THE New York Stock Exchange is set to change its antiquated “timely alert policy” to allow listed companies to use their websites to distribute news as permitted under the Securities and Exchange Commission’s (SEC) new guidance for Regulation FD.
As I wrote a year ago, the exchange’s current policy requires listed companies to send their news releases via fax or email to several news organizations, including Bloomberg, Reuters, and Dow Jones. Section 202.06 (C) of the Listed Company Manual also says that firms are “encouraged” to send their news to the Associated Press, United Press International, and to “newspapers in New York City and in cities where the company is headquartered or has plants or other major facilities.”

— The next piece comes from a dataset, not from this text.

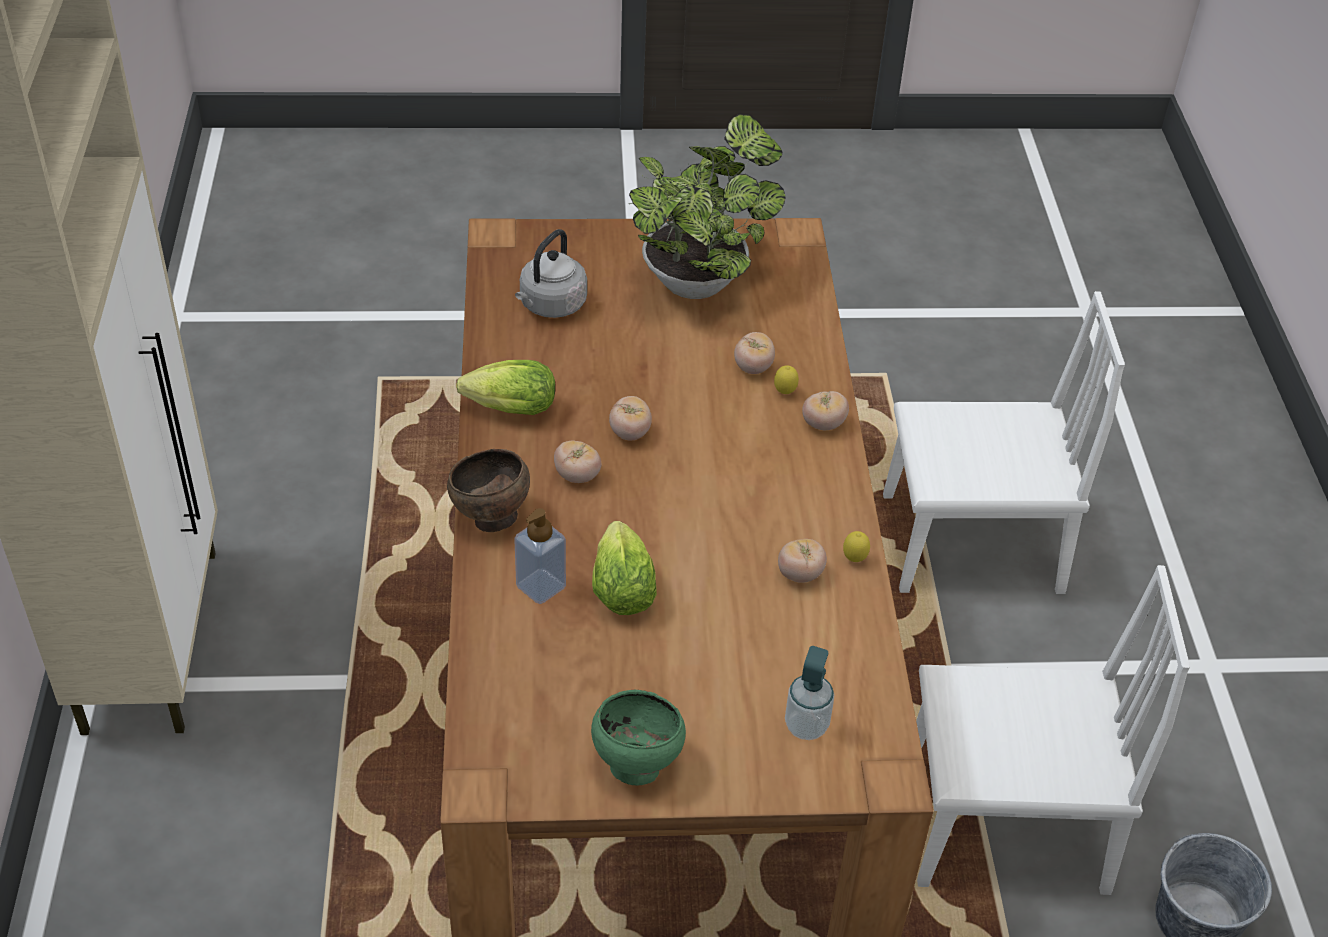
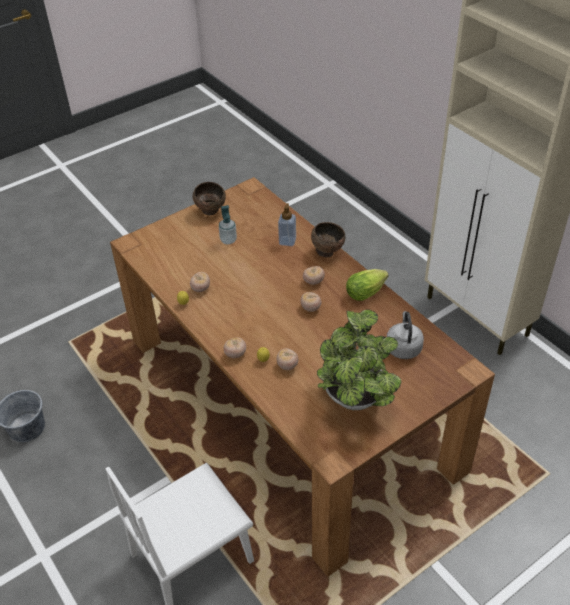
camera: 150 degrees right, 0 degrees up
(621, 586) = (261, 254): lettuce -> none
(635, 765) = (211, 211): green bowl -> brown bowl
(806, 726) = (165, 244): soap dispenser -> soap dispenser (228, 240)
(1004, 824) = (116, 424): white chair -> none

There is currently no requirement to use a paid PR wire service.
However, in its annual corporate governance letter to issuers (PDF 8 pages, 100KB) NYSE Regulation now says it is considering a change to “harmonize” its rules with those of the SEC by allowing companies to use “any Reg FD-compliant method of disclosure.”
Under the SEC’s corporate website guidance, that would open the way for some NYSE-listed companies that have high profiles and heavily used IR websites to use their websites as standalone sources of disclosure.
Many other companies will be able to use their websites in combination with other disclosure methods, such a notice-and-access news releases or notices of upcoming disclosures filed with the SEC.
By changing its policy, NYSE Regulation is following the lead of its rival NASDAQ, which currently recognizes any method permitted by the SEC. There is no indication of when the NYSE policy change will be submitted to the SEC for approval.
Business Wire says “no” to clients, but Berkshire Hathaway can
However, even with this change companies are finding that they are being thwarted in their efforts to cut costs and build their websites’ “recognized channel” status by using news releases that link to the full-text information on their websites.
I continue to hear from companies and investor relations firms that Business Wire is refusing to distribute anything other than full-text earnings releases, which can easily cost companies 10 times more than a notice-only release.
This is happening even though Berkshire Hathaway, which owns Business Wire, uses a summary-and-link method for its own earnings releases.
PR wires not simultaneous, website posting fairer
Another issue for companies to consider is that using PR wire services to send out full-text releases creates an unlevel playing field because the services cannot ensure simultaneous delivery to all investors – despite what they have been claiming for years in their marketing materials and, in Business Wire’s case, written representations the SEC (PDF 55KB).
I have previously argued that this means most companies are not complying with Reg FD by using PR wire services alone. The solution I have proposed, which has been supported by the CFA Institute in a letter to the SEC, is for companies to synchronize the posting of their earnings releases on their websites with the time that their releases are distributed via a paid PR wire service.
Companies should be providing the exact time they intend to publish their earnings releases in the notices they currently issue in advance of their earnings calls. This will enable investors to go to companies’ websites at the stipulated time to obtain the information. Currently, most companies do not provide a specific release time. Most indicate only that the release will occur before or after normal trading hours.
However, if you are going to synchronize web postings with PR wire service releases, then you might as well use the PR wire services to distribute notice-and-access releases. Doing so ensures that all investors who are interested in your information will come to your website.
That, in turn, will for the first time give you an accurate measure of investor interest in your company’s news. It also is a step towards conditioning investors to rely on your corporate website as a standalone source of disclosure.
(Thanks to Dave Lynn for pointing out the NYSE letter on TheCorporateCounsel.net earlier this week.)